Apogee Press, May 2016
cups sliding across shelves, seashells and hollow dolls.
what wreckage we become, waiting. the air shimmers
and for a moment she sees through, empty floor,
something hiding under a bed. a foot for bait.
In story, by poet Laura Walker, an event from a girl child’s past is a visitation and a haunting: half-remembered, half-imagined, conjured from what family members did and did not say, peopled with characters both real and imagined, and rendered ambiguous by a gradual accrual of complexities. These poems might be understood as an investigation or retrieval, with fairytales wending through. The revelatory work of fragment is its primary tool.
her throat. shadow people on top of shadow people on
top of silhouettes, the whole shimmering spectacle of it.
This is a book of untitled prose poems in justified blocks. There are no upper case letters, precluding a hierarchy of sentences, and the punctuation itself is often malleable. Yet each prose block culminates in a period as if this particular investigation is over for now, and the poet has taken a breath. As if each time the poet builds anew a structure that cannot stay aloft much longer – a delicate, quaking thing of patterns and echoes.
In story, time and event are provisional (“if she were seven and a man was there, is there”); story itself a character, with shifting versions (“the story continues on its own…she can see it in the distance, in one version calls out, in another doesn’t”); and even sequence is rearrangeable (“one thing happens after another, except when it doesn’t…”).
The role of fairytale in these poems is at times parallel to memory, at times a turning away from memory, at times an alternate version. Thumbelina’s story is perhaps a response to the memory of being touched:
of the miniature girl: discovered in an eggcup, beneath a
tooth, inside a walnut shell…
whereas an alternate version might be the self-empowered robber-girl – ironic heroine:
placid water, boots on wide, her knife a friendly choice.

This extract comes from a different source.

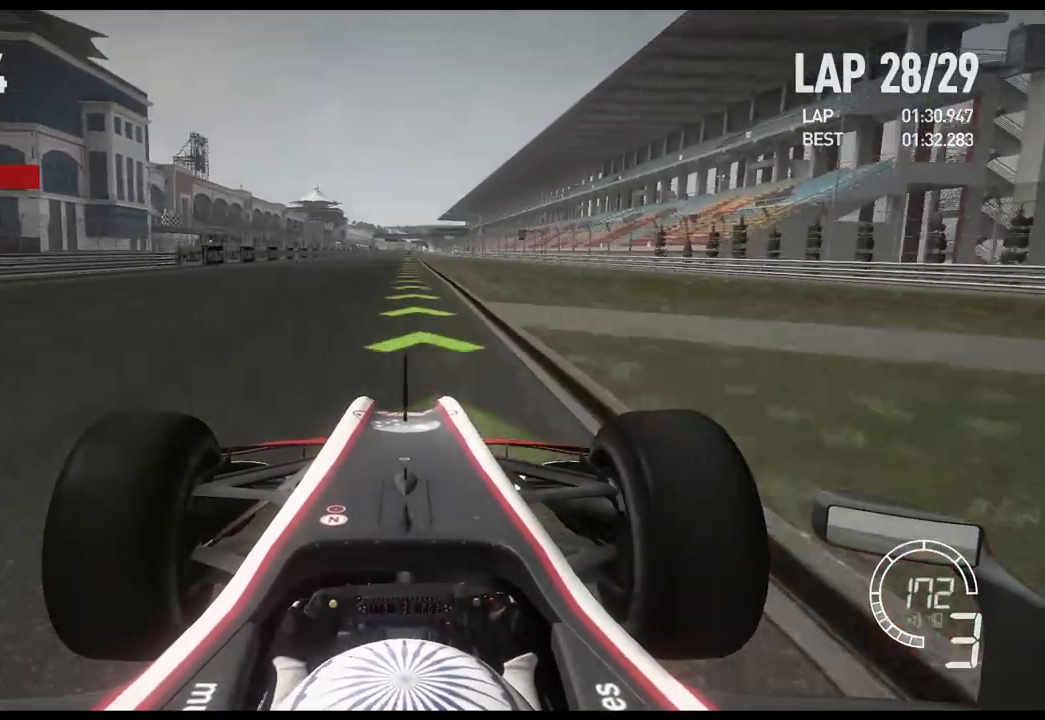
{"buttons": ["R2"], "left_stick": "center", "right_stick": "center", "events": []}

Elements from Hans Christian Andersen’s “The Tinder Box” are ubiquitous throughout story: a hollow tree, a greedy soldier, one tender (sic) box, three sets of enormous eyes. Readers might remember the appearance of the soldier in Walker’s previous books – follow/haswed (Apogee Press 2012) and rimertown (UC Press 2008) in particular.

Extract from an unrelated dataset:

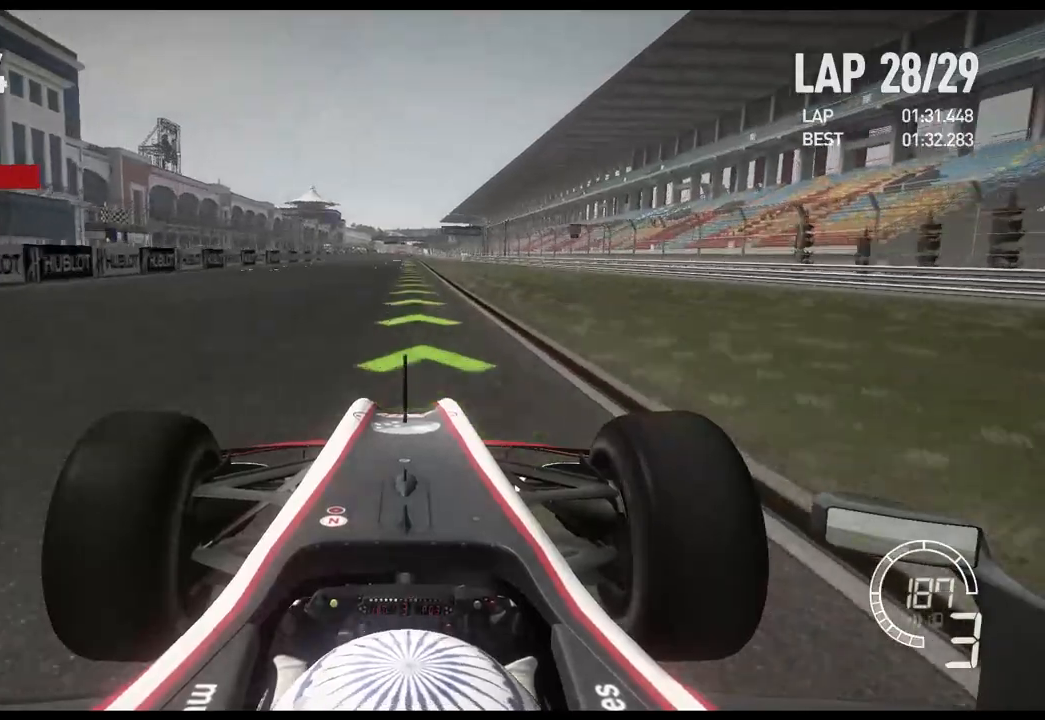
{"buttons": ["R2"], "left_stick": "center", "right_stick": "center", "events": [[267, "A", "down"], [383, "A", "up"]]}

One notes that the cover of story, designed by Philip Krayna, features an 1893 reproduction of Hans Christian Andersen’s Stories for the Household where Thumbelina is depicted riding on the wings of her bird.
The prose poems themselves are boxes with partially hidden elements and subject to the intrusions of migratory movement. Fever comes through, soldiers move through, dust storms come through, a story marches past. Excavated memory struggles to construct itself even as it struggles to undo.
A frequent return to shapes – the shape of story or the shape of character – is of particular interest: “she lay on the bed because to leave the bed was beyond the shape of her story” or “to lead yourself back out of the story is to fumble with shape in the dark.” Likewise, there is a recurring attention to gaps, rents and holes: “the soldier looks through a gap in the story” or “to make no stories at all, spaces to fill; to make of stories a porous net” or “there remain not the holes but the size of the holes.” These last two excerpts allude to the passage in Hans Christian Andersen’s “Wild Swans” where the swan brothers, in their human shape, spend all night weaving a net for their sister Eliza so they can bear her away to safety. This interplay of shapes and holes is also reminiscent of the shaping of a poem: The shape of text lends blank space a shape.
There is a great pleasure to be had in following the circuitous movement of these poems. Walker performs a rhythmic, musical sleight of hand – all of her shifting story fragments visible and vanishing at once. In story, poet Laura Walker is simultaneously a master of disguise and a master of revelation.
tuberculosis, give it playthings and drinks in the night,
is also to see it recede in half-light. the story cannot be
caught, cajoled, contained. we tell it in pieces falling out
of the back of a truck or broken in branches on the ground.